When I broke for dunch (between dinner and lunch - maybe “linner” sounds better?) I sat down with those last 22 pages (printed out) and figured out how the new ending would work. Some of the scenes could be salvaged, just with different characters in them (since the other folks were dead). Some new scenes had to be written. But the biggest thing was that the *order* of the scenes was completely different. Oh, and since the POV shift thing - a different character was the “hero” and a different character was the “love interest” and one of these characters had not survived before! But the romantic thing had to be wrapped up differently. I scribbled notes on the pages, along with arrows and cross outs and name changes... and by the time I had finished by dunch I knew what the last 20 pages or so would look like... now all I had to do is write them!
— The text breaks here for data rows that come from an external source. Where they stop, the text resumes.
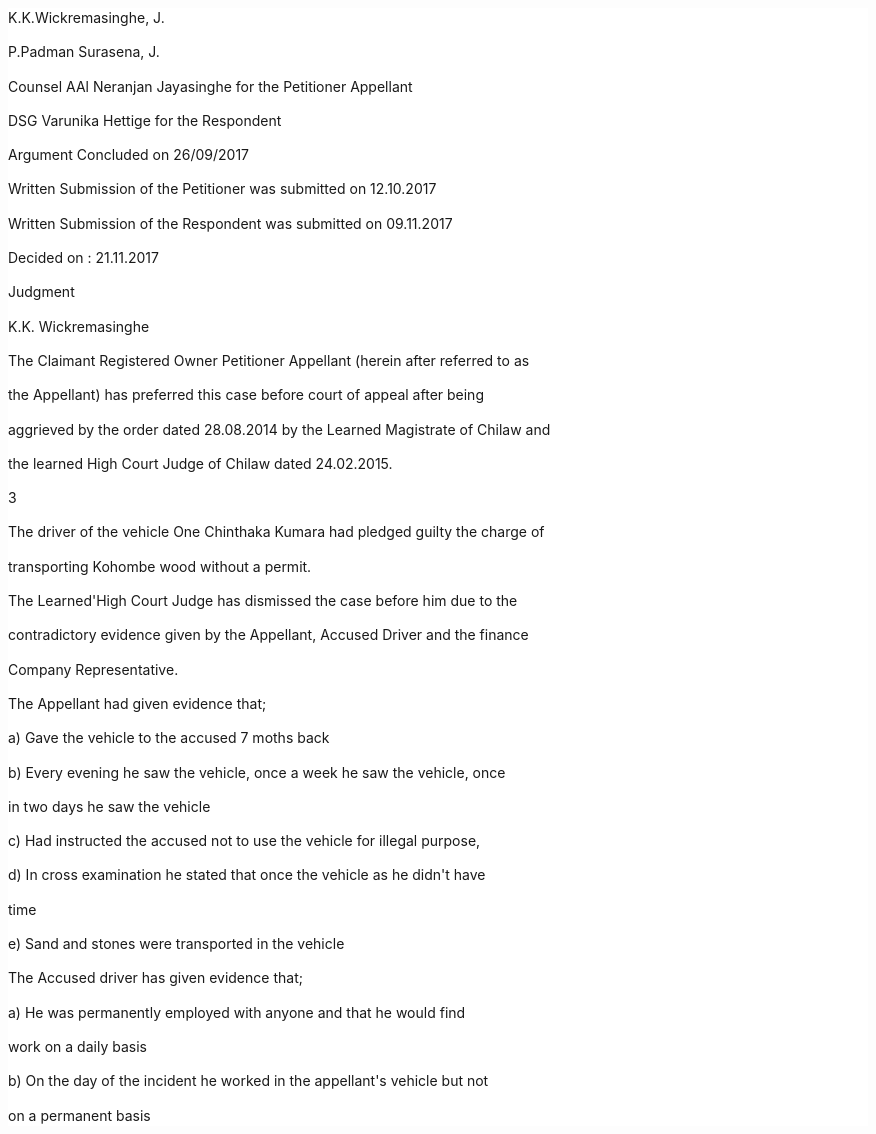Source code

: K.K.Wickremasinghe, J.

P.Padman Surasena, J.

Counsel AAl Neranjan Jayasinghe for the Petitioner Appellant

DSG Varunika Hettige for the Respondent

Argument Concluded on 26/09/2017

Written Submission of the Petitioner was submitted on 12.10.2017

Written Submission of the Respondent was submitted on 09.11.2017

Decided on : 21.11.2017

Judgment

K.K. Wickremasinghe

The Claimant Registered Owner Petitioner Appellant (herein after referred to as

the Appellant) has preferred this case before court of appeal after being

aggrieved by the order dated 28.08.2014 by the Learned Magistrate of Chilaw and

the learned High Court Judge of Chilaw dated 24.02.2015.

3

The driver of the vehicle One Chinthaka Kumara had pledged guilty the charge of

transporting Kohombe wood without a permit.

The Learned'High Court Judge has dismissed the case before him due to the

contradictory evidence given by the Appellant, Accused Driver and the finance

Company Representative.

The Appellant had given evidence that;

a) Gave the vehicle to the accused 7 moths back

b) Every evening he saw the vehicle, once a week he saw the vehicle, once

in two days he saw the vehicle

c) Had instructed the accused not to use the vehicle for illegal purpose,

d) In cross examination he stated that once the vehicle as he didn't have

time

e) Sand and stones were transported in the vehicle

The Accused driver has given evidence that;

a) He was permanently employed with anyone and that he would find

work on a daily basis

b) On the day of the incident he worked in the appellant's vehicle but not

on a permanent basis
Easy... not!

Just after midnight on Sunday (technically Monday) I had the rewrite finished. I did a final read through, caught 3 typos, made a decision to leave an iffy line of description, and e-mailed a copy for them to read first thing Monday morning.

I am happy with it - mostly due to some new suspense scenes I wrote Saturday that are "Hitchcockian". This thing is like WAIT UNTIL DARK and REBECCA and SPIRAL STAIRCASE and STRANGERS ON A TRAIN all rolled into one...

But the moral of the story? Sometimes you have to do an enormous amount of work in a limited amount of time and you can’t wait for inspiration - you have to learn to inspire yourself. For me, the hardest part is getting started. Once I get going, I get into the story and characters and get excited about figuring out how to fix that next scene. But I have to push myself for a while - and write even though I’d rather do something else (anything else). You have to learn how to give yourself that push - and get enough momentum going that you get into that writing groove... even though you may not feel like it. Screenwriting is a job where you might have plenty of time to write the first few drafts and then some insane deadline to do the rewrite they are actually going to film. In this case, most of the “work” was getting myself off my lazy butt and into that rewrite. I could have done some work on Friday, but thought I’d just wait for the notes... and mostly goofed off all day!

Today I’m “goofing off” writing this, when I’m supposed to be working on another script project. It’s easy to lose the momentum and watch the latest YouTube video where Hitler has problems with Rebecca Black’s FRIDAY song and blows his top... but we have to self-motivate and get those pages done! Especially if we have plenty of time to write that first draft.

- Bill

TODAY'S SCRIPT TIP: Be Indispensible - what makes you a good employee at your day job makes you a good writer.
Dinner: Subway - tuna melt.
Pages: Didn't make my 5 pages on Monday, but did some work over the weekend.
Bicycle: New bike - hardly ridden! It's been raining every day in Los Angeles. Monday it didn't rain, but was cloudy and muddy. Plan to ride Tuesday.
Movies: LIMITLESS and LINCOLN LAWYER and 2 others in the cinema we'll discuss later... when they are released.

1 comment:

Todd said...

Great post on discipline for rewrites. That's the ticket right there. Write. No time off.